EXERCISE INSTRUCTIONS
Please rewrite the listing with each "lens line" replaced by "camera line", keeping everything else the same and leaving out the pictures.

[[ INPUT DATA open ]]

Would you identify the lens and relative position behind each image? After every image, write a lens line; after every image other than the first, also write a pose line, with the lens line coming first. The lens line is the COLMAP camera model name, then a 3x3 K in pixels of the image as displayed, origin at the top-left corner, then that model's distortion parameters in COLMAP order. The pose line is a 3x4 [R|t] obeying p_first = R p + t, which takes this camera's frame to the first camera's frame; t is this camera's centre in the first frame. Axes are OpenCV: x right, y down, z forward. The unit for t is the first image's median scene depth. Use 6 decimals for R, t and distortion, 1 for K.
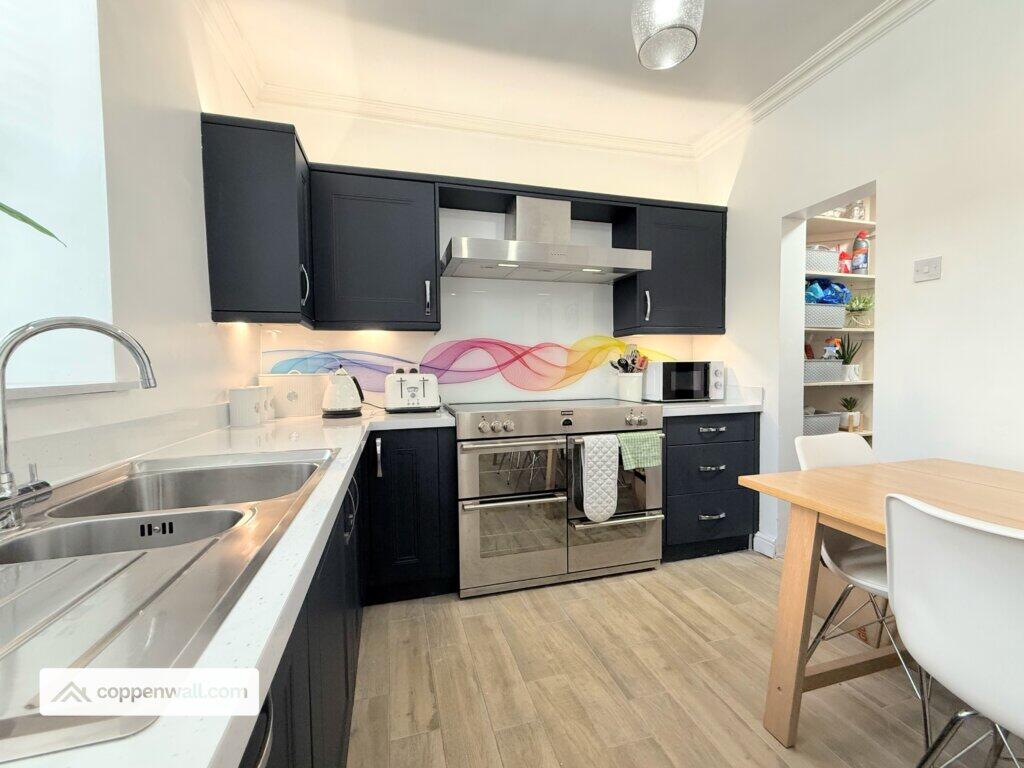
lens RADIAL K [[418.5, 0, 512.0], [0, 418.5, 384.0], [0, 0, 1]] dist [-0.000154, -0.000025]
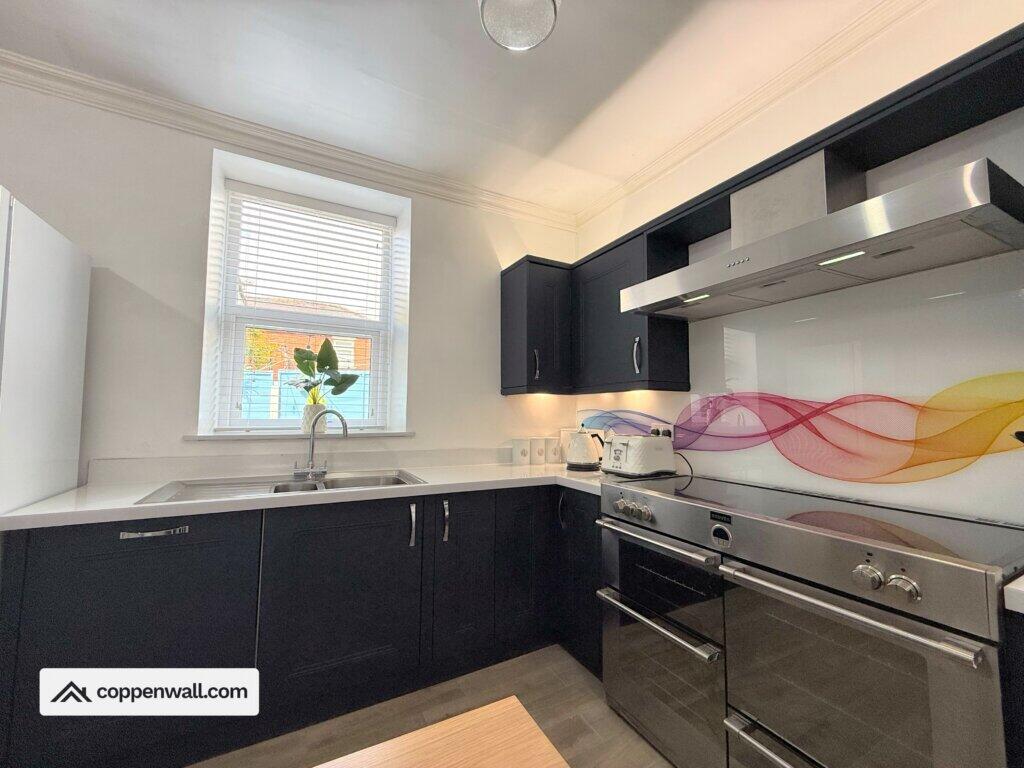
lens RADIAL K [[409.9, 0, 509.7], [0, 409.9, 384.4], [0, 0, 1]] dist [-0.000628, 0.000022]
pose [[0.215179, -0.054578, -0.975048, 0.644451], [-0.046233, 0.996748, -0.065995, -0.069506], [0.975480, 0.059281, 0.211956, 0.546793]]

[[ INPUT DATA closed ]]

TASK ANSWER
Would you identify the lens and relative position behind each image? After every image, write a camera line; after every image other than the first, also write a pose line, with the camera line coming first. The camera line is the COLMAP camera model name, then a 3x3 K in pixels of the image as displayed, origin at the top-left corner, then that model's distortion parameters in COLMAP order. The pose line is a 3x4 [R|t] obeying p_first = R p + t, which takes this camera's frame to the first camera's frame; t is this camera's centre in the first frame. Axes are OpenCV: x right, y down, z forward. The unit for t is the first image's median scene depth. Use 6 decimals for R, t and distortion, 1 for K.
lens RADIAL K [[418.5, 0, 512.0], [0, 418.5, 384.0], [0, 0, 1]] dist [-0.000154, -0.000025]
lens RADIAL K [[409.9, 0, 509.7], [0, 409.9, 384.4], [0, 0, 1]] dist [-0.000628, 0.000022]
pose [[0.215179, -0.054578, -0.975048, 0.644451], [-0.046233, 0.996748, -0.065995, -0.069506], [0.975480, 0.059281, 0.211956, 0.546793]]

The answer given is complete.